_What this exercise asks_:
1. Please update the stretch of the batch pipeline write-up from "Batch pipeline with" through "visualizations in Grafana." by putting "Looker" in place of "Grafana".
2. Carry the batch pipeline write-up forward from its last line.

------ Extract ------

Batch pipeline with GCP, dbt and Airflow

I had a year and a half of work as a Data Engineer at Fintual, top fintech in Chile. There I had the following roles:
- I mantained a full pipeline with a state-of-the-art technology stack to copy data from several sources to Bigquery with an ETL flow: Extraction using Airflow jobs and Kubernetes, Transforming data using dbt and Load using a data lake in Google Cloud Platform.
- I worked along with several teams including product, growth and bizops teams developing new tables in the warehouse to ease the reporting of quarterly metrics, conducting meetings between teams in Chile and México in order to be aware of the neccesities of the analytics teams and helping to standardize metrics. Moreover, I designed and implemented the whole Mexico Warehouse and helped design visualizations in Grafana.
- I wrote and made available for the whole company the documentation of the warehouse using dbt docs and Github pages, promoting autonomy in the company to look the documentation, therefore reducing significantly the amount of time my team invested to attending requests.

------ Data section ------

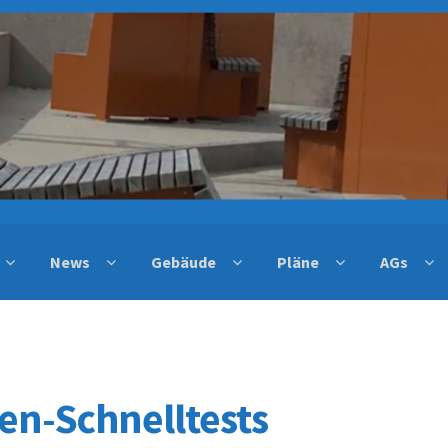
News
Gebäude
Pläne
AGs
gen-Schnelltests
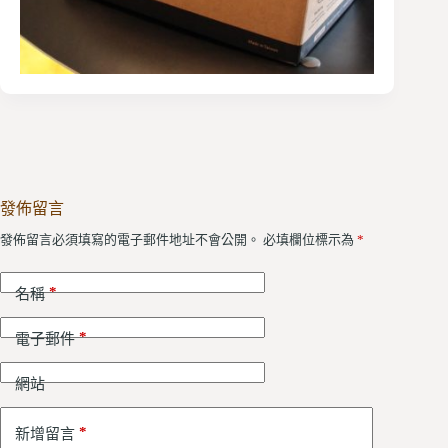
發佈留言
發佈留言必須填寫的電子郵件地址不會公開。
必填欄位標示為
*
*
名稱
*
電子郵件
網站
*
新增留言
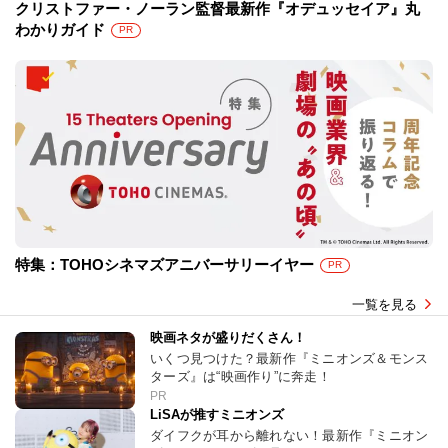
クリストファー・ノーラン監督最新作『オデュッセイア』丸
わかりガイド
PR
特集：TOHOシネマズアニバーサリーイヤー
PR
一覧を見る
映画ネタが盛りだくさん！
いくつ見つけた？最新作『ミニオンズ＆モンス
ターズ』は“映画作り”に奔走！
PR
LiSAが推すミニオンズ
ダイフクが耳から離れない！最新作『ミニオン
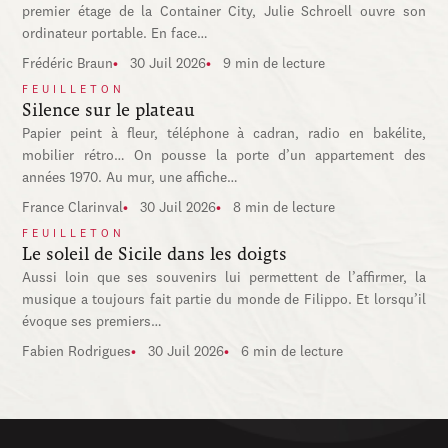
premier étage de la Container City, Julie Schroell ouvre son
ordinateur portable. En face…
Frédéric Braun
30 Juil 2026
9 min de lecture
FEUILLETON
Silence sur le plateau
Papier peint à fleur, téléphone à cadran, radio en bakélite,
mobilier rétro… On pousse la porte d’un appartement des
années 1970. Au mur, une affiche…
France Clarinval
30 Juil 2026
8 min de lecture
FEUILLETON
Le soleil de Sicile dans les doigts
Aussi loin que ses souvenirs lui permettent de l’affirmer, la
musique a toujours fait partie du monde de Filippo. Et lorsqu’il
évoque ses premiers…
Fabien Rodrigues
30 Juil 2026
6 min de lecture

------
------ Data section ------

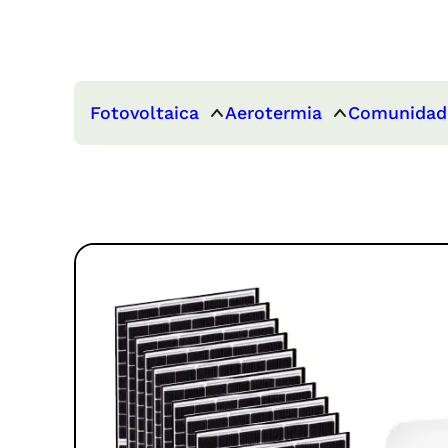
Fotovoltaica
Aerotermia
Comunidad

------

_Answers in order_:
1.
Batch pipeline with GCP, dbt and Airflow

I had a year and a half of work as a Data Engineer at Fintual, top fintech in Chile. There I had the following roles:
- I mantained a full pipeline with a state-of-the-art technology stack to copy data from several sources to Bigquery with an ETL flow: Extraction using Airflow jobs and Kubernetes, Transforming data using dbt and Load using a data lake in Google Cloud Platform.
- I worked along with several teams including product, growth and bizops teams developing new tables in the warehouse to ease the reporting of quarterly metrics, conducting meetings between teams in Chile and México in order to be aware of the neccesities of the analytics teams and helping to standardize metrics. Moreover, I designed and implemented the whole Mexico Warehouse and helped design visualizations in Looker.

2.
- I was the link between the software engineers and the data team during a large refactor of the production database, conducting several meetings to all the teams involved in the refactor, designing the necessary changes to the warehouse and documenting the changes in a website.
- Reduced processing time of tables by 95% by creating it in a incremental way using dbt.
- Provide mentorship to new hires.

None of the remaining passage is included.